▸ **ABOUT THIS EXERCISE**
Copy the data precisely, character for character, and leave out every picture.
:: RECORDS PROVIDED
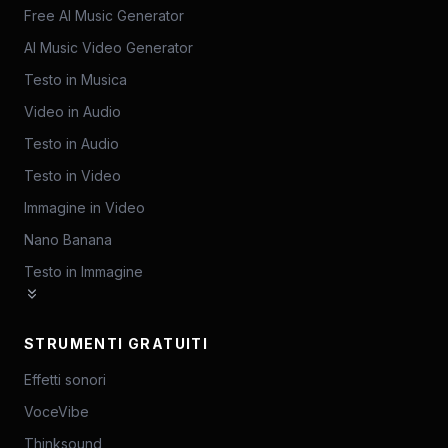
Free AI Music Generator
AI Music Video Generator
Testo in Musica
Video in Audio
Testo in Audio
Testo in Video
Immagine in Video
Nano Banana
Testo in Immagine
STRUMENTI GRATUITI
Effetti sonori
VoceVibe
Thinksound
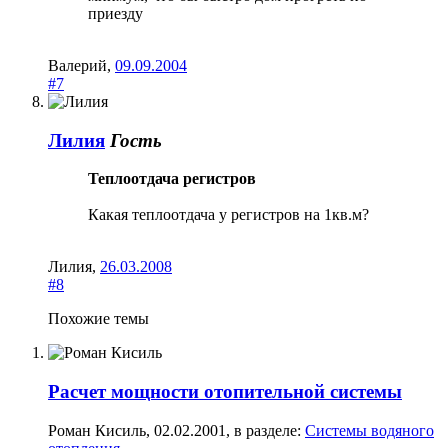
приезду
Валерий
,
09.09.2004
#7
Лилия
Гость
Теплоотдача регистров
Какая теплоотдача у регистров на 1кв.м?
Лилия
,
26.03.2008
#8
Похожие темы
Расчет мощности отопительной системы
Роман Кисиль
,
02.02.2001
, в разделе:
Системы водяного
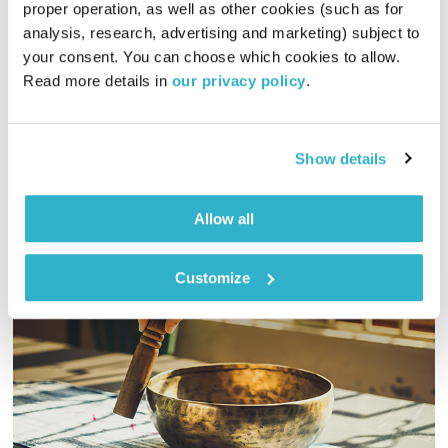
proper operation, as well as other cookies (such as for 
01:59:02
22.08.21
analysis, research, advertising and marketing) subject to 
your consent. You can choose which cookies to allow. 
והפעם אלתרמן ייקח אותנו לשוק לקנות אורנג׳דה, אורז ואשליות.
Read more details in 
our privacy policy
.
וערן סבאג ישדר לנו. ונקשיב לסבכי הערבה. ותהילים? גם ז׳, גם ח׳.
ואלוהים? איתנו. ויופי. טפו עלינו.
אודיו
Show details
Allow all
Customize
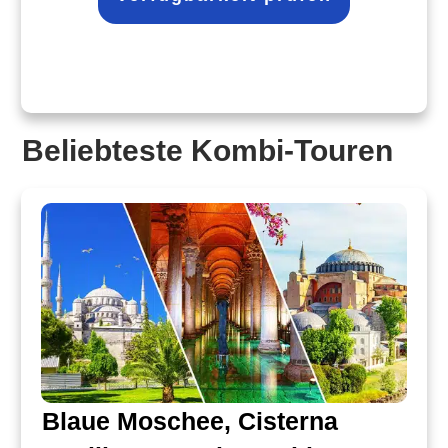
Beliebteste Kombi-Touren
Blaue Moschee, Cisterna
::::
▸ **EXERCISE RESPONSE**
Free AI Music Generator
AI Music Video Generator
Testo in Musica
Video in Audio
Testo in Audio
Testo in Video
Immagine in Video
Nano Banana
Testo in Immagine
STRUMENTI GRATUITI
Effetti sonori
VoceVibe
Thinksound
приезду
Валерий
,
09.09.2004
#7
Лилия
Гость
Теплоотдача регистров
Какая теплоотдача у регистров на 1кв.м?
Лилия
,
26.03.2008
#8
Похожие темы
Расчет мощности отопительной системы
Роман Кисиль
,
02.02.2001
, в разделе:
Системы водяного
proper operation, as well as other cookies (such as for 
01:59:02
22.08.21
analysis, research, advertising and marketing) subject to 
your consent. You can choose which cookies to allow. 
והפעם אלתרמן ייקח אותנו לשוק לקנות אורנג׳דה, אורז ואשליות.
Read more details in 
our privacy policy
.
וערן סבאג ישדר לנו. ונקשיב לסבכי הערבה. ותהילים? גם ז׳, גם ח׳.
ואלוהים? איתנו. ויופי. טפו עלינו.
אודיו
Show details
Allow all
Customize
Beliebteste Kombi-Touren
Blaue Moschee, Cisterna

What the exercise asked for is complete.